These two aren't really fighting over the same ground, mate, so the choice is easier than it looks.
Farrow & Ball is the heavyweight. 301 colours, with a properly deep bench in greens (67), blues (41) and neutrals (38), and an LRV range running from a near-black 5 right up to 92. That breadth matters: when you want a green with genuine complexity — something that shifts through the day — F&B has more contenders than anyone. The colours have depth and pigment richness that's hard to fault, and the chalky Estate Emulsion finish is iconic for a reason. The trade-off is price and that flat finish marks easily, so for kitchens and hallways you'll want their Modern Emulsion instead.

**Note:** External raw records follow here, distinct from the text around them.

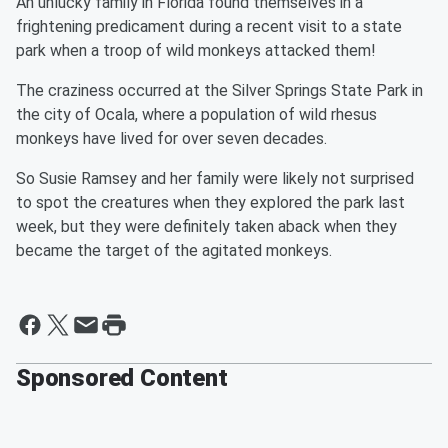
An unlucky family in Florida found themselves in a
frightening predicament during a recent visit to a state
park when a troop of wild monkeys attacked them!
The craziness occurred at the Silver Springs State Park in
the city of Ocala, where a population of wild rhesus
monkeys have lived for over seven decades.
So Susie Ramsey and her family were likely not surprised
to spot the creatures when they explored the park last
week, but they were definitely taken aback when they
became the target of the agitated monkeys.
Sponsored Content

Lick is the modern challenger — 99 colours, tightly edited, strongest in greens (19), neutrals (13) and blues (13), with whites a real focus (12 of them). It's designed for people who find a fan deck overwhelming. The peel-and-stick samples are excellent, the app-led approach is genuinely useful, and it's noticeably cheaper. The finish is durable and washable, which suits family homes. What you lose is range and that last 10% of pigment subtlety F&B trades on.
Look at the whites as a tell. F&B's All White is a pure, uncomplicated white with no underlying tint — clean and bright. Lick's White 01 and White 07 sit in similar territory but the range stops there; F&B gives you dozens of off-whites to fine-tune warmth against your light. On bolder colour, F&B's Acid Drop is the kind of zingy, confident yellow-green that shows what 301 colours buys you — Lick simply doesn't go that loud.
My honest steer: if colour is the whole point of the project — a drawing room, a statement hallway, a dark moody snug — go Farrow & Ball. If you want a calm, contemporary scheme done quickly and affordably without agonising over 50 near-identical greys, Lick will sort you nicely. Sample either properly before you commit; both brands make it easy.